Work order: Verbatim copy without images: return all of the data as it stands.

(Collected data)
____
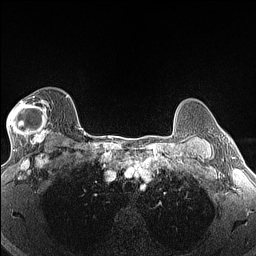
Breast MRI (dynamic contrast-enhanced), one axial slice. Slice 107 of 160 in the series (ordered by position). Dynamic contrast-enhanced series, time point 2 of 6 at this slice position (early post-contrast). 1.5 T. TE 1.4 ms, TR 5 ms. 1.3 mm slice thickness. 256 × 256 image matrix, field of view 300 × 300 mm. Female patient.
Structures marked on this image (semi-automatic segmentation, software-assisted and operator-edited):
- enhancing-tissue mask used for the functional tumour volume (all voxels passing the contrast-enhancement thresholds inside the analysis volume; usually the tumour): bounding box (x1, y1, x2, y2) in pixels: (7, 96, 50, 146)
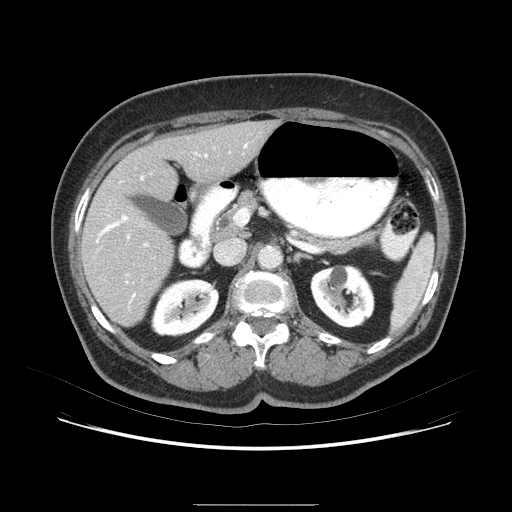
Contrast-enhanced abdominal CT (liver protocol), one axial slice. Slice 38 of 79 in the series (ordered by position). 120 kVp. Soft-tissue window (W 400 / L 40 HU). 512 × 512 image matrix, field of view 380 × 380 mm. From the clinical record (not read from this slice): diagnosis: hepatocellular carcinoma (patient treated with transarterial chemoembolisation; whether this scan precedes or follows treatment is not stated here); TNM stage (as recorded): Stage-I; Child-Pugh class: A; tumour nodularity: uninodular.
Annotated regions visible in this slice (semi-automatic segmentation, software-assisted and operator-edited):
- liver parenchyma outside the tumour (the mass and vessels are separate outlines, so this box may not span the whole liver): bounding box [x1, y1, x2, y2] px = [78, 120, 284, 334]
- mass: [124, 202, 164, 248]
- portal vein: [113, 136, 262, 310]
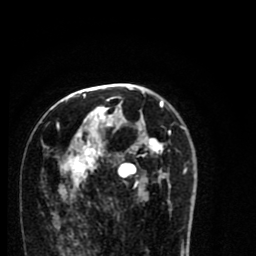
Breast MRI (dynamic contrast-enhanced), one axial slice. Slice 46 of 80 in the series (ordered by position). Cropped to one breast. Dynamic contrast-enhanced series, time point 2 of 8 at this slice position (early post-contrast). 1.5 T. TE 2.7 ms, TR 6.6 ms. 256 × 256 image matrix. Female patient.
Annotated regions visible in this slice (semi-automatic segmentation, software-assisted and operator-edited):
- enhancing-tissue mask used for the functional tumour volume (all voxels passing the contrast-enhancement thresholds inside the analysis volume; usually the tumour): bounding box (x1, y1, x2, y2) in pixels: (55, 94, 187, 213)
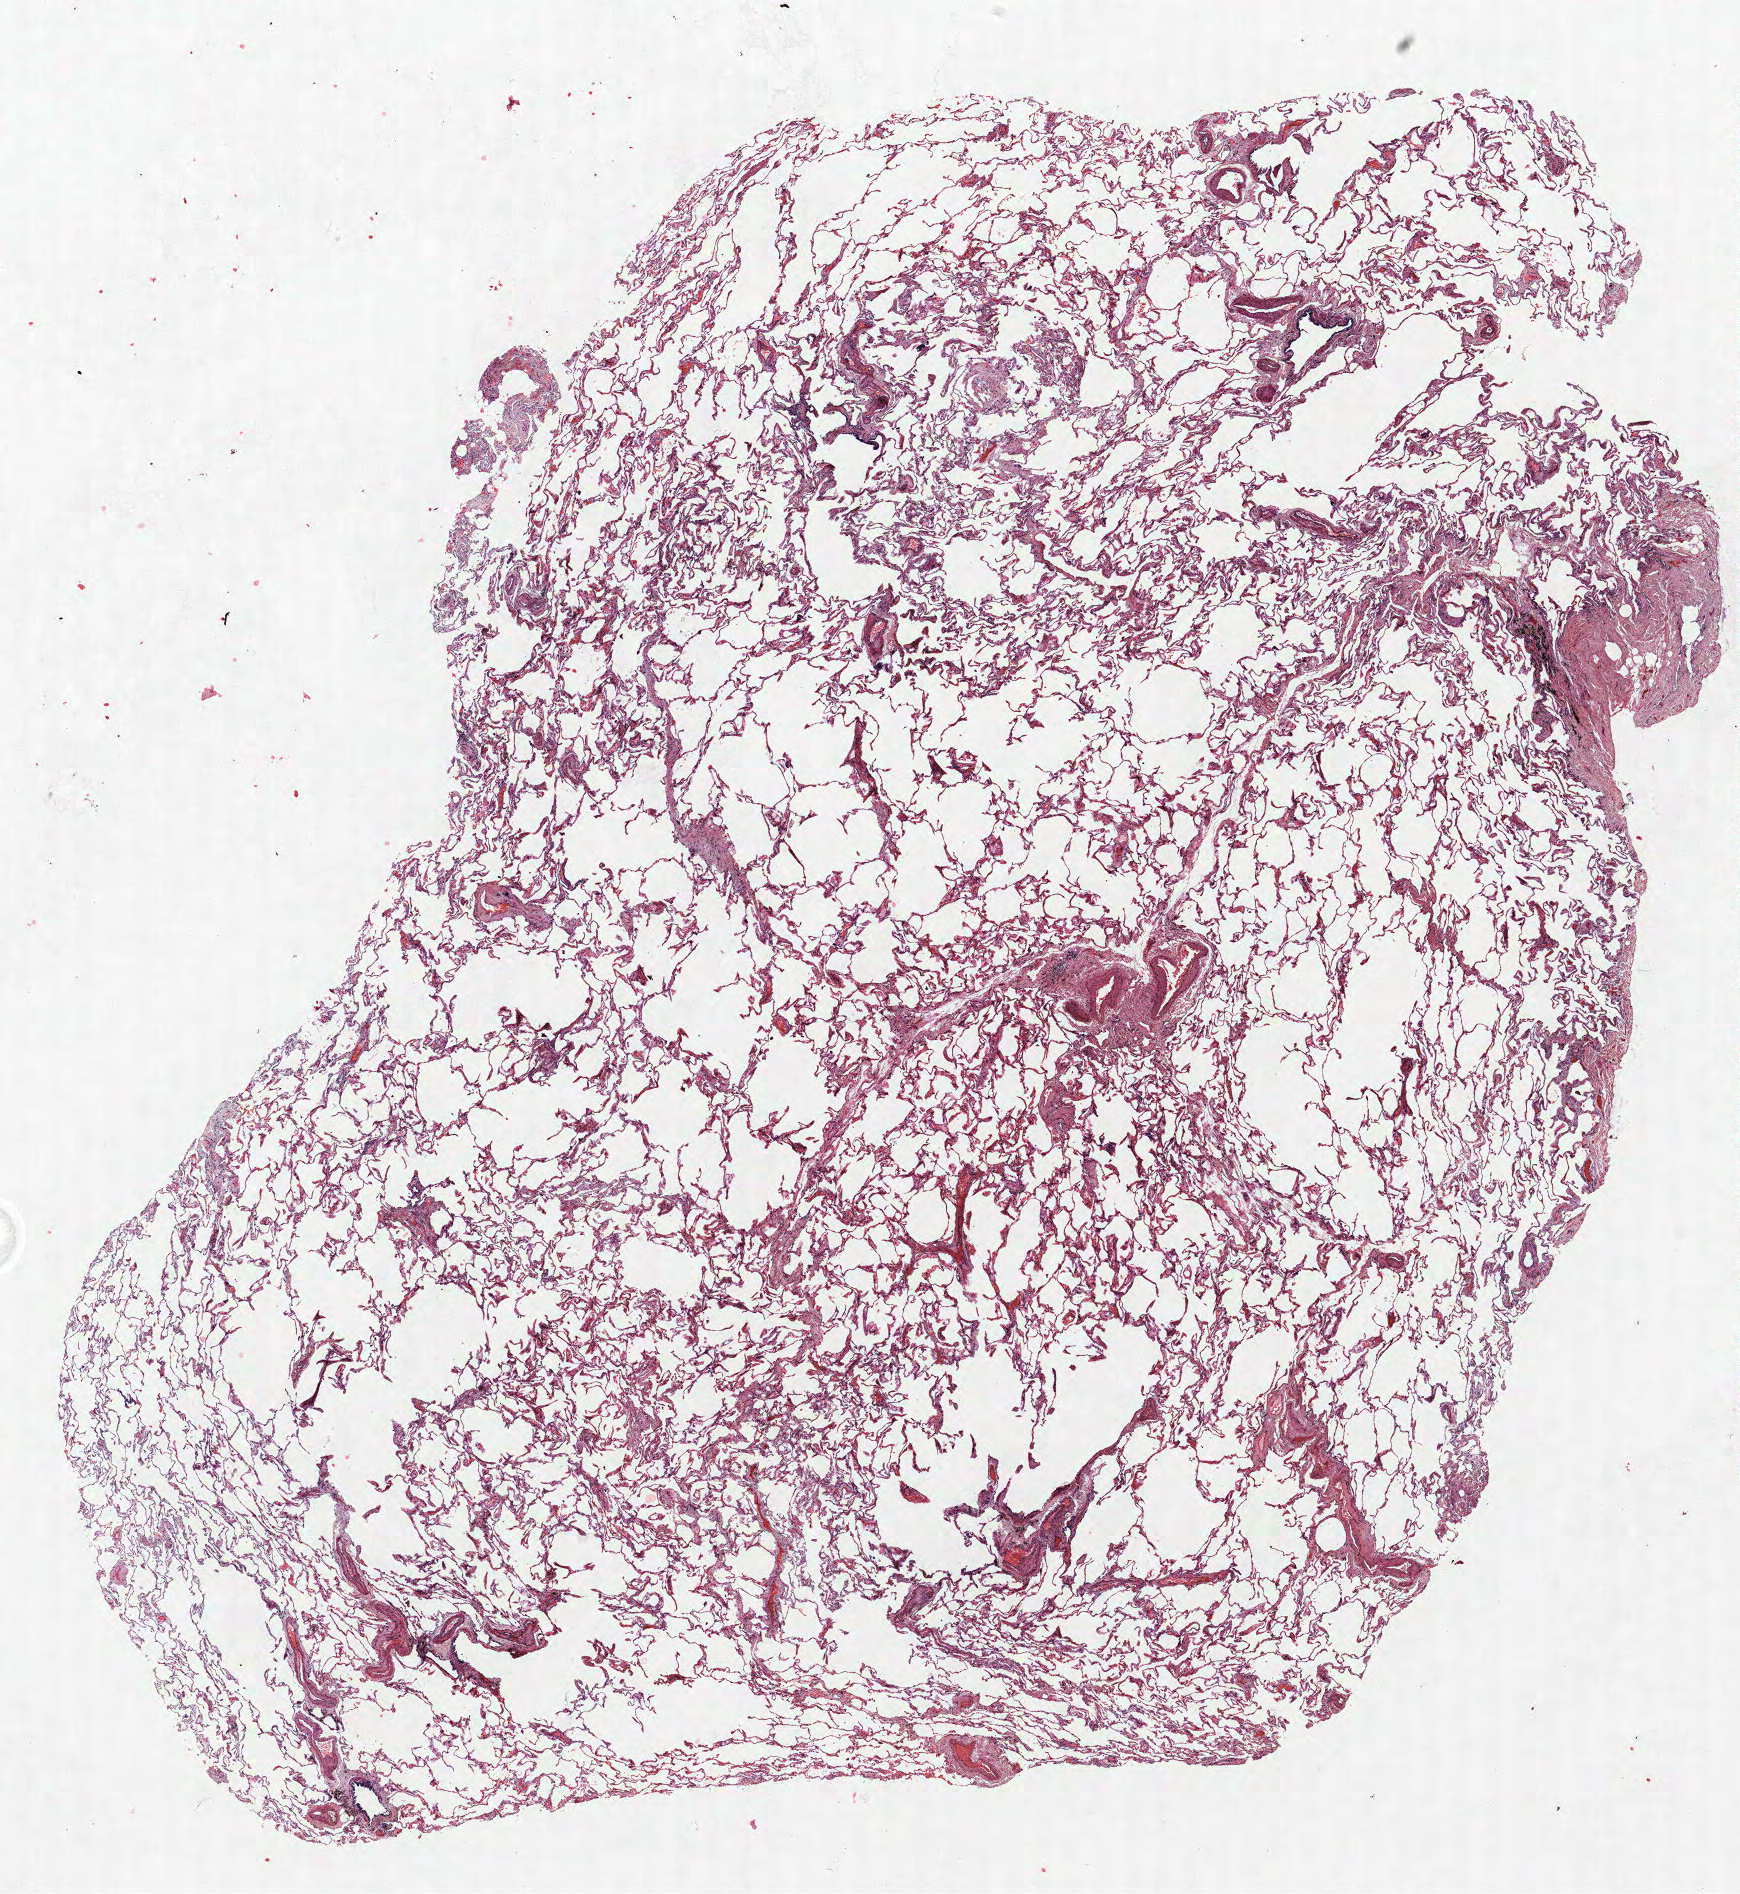
Whole-slide histology image, H&E — low-resolution overview of the scanned area, about 13.9 x 15.2 mm. Formalin-fixed paraffin-embedded (FFPE) section. Lung. Female patient, aged 71 at enrolment. Former smoker at enrolment. Grade: moderately differentiated (G2).
• participant's lung-cancer diagnosis: Adenocarcinoma, NOS
• tumour size (pathology): 12 mm
• primary tumour location (clinical record): left upper lobe
• ICD-O-3 topography: upper lobe of lung (C34.1)
• stage (AJCC 6th edition): IIA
____
Task output:
Breast MRI (dynamic contrast-enhanced), one axial slice. Slice 107 of 160 in the series (ordered by position). Dynamic contrast-enhanced series, time point 2 of 6 at this slice position (early post-contrast). 1.5 T. TE 1.4 ms, TR 5 ms. 1.3 mm slice thickness. 256 × 256 image matrix, field of view 300 × 300 mm. Female patient.
Structures marked on this image (semi-automatic segmentation, software-assisted and operator-edited):
- enhancing-tissue mask used for the functional tumour volume (all voxels passing the contrast-enhancement thresholds inside the analysis volume; usually the tumour): bounding box (x1, y1, x2, y2) in pixels: (7, 96, 50, 146)
Contrast-enhanced abdominal CT (liver protocol), one axial slice. Slice 38 of 79 in the series (ordered by position). 120 kVp. Soft-tissue window (W 400 / L 40 HU). 512 × 512 image matrix, field of view 380 × 380 mm. From the clinical record (not read from this slice): diagnosis: hepatocellular carcinoma (patient treated with transarterial chemoembolisation; whether this scan precedes or follows treatment is not stated here); TNM stage (as recorded): Stage-I; Child-Pugh class: A; tumour nodularity: uninodular.
Annotated regions visible in this slice (semi-automatic segmentation, software-assisted and operator-edited):
- liver parenchyma outside the tumour (the mass and vessels are separate outlines, so this box may not span the whole liver): bounding box [x1, y1, x2, y2] px = [78, 120, 284, 334]
- mass: [124, 202, 164, 248]
- portal vein: [113, 136, 262, 310]
Breast MRI (dynamic contrast-enhanced), one axial slice. Slice 46 of 80 in the series (ordered by position). Cropped to one breast. Dynamic contrast-enhanced series, time point 2 of 8 at this slice position (early post-contrast). 1.5 T. TE 2.7 ms, TR 6.6 ms. 256 × 256 image matrix. Female patient.
Annotated regions visible in this slice (semi-automatic segmentation, software-assisted and operator-edited):
- enhancing-tissue mask used for the functional tumour volume (all voxels passing the contrast-enhancement thresholds inside the analysis volume; usually the tumour): bounding box (x1, y1, x2, y2) in pixels: (55, 94, 187, 213)
Whole-slide histology image, H&E — low-resolution overview of the scanned area, about 13.9 x 15.2 mm. Formalin-fixed paraffin-embedded (FFPE) section. Lung. Female patient, aged 71 at enrolment. Former smoker at enrolment. Grade: moderately differentiated (G2).
• participant's lung-cancer diagnosis: Adenocarcinoma, NOS
• tumour size (pathology): 12 mm
• primary tumour location (clinical record): left upper lobe
• ICD-O-3 topography: upper lobe of lung (C34.1)
• stage (AJCC 6th edition): IIA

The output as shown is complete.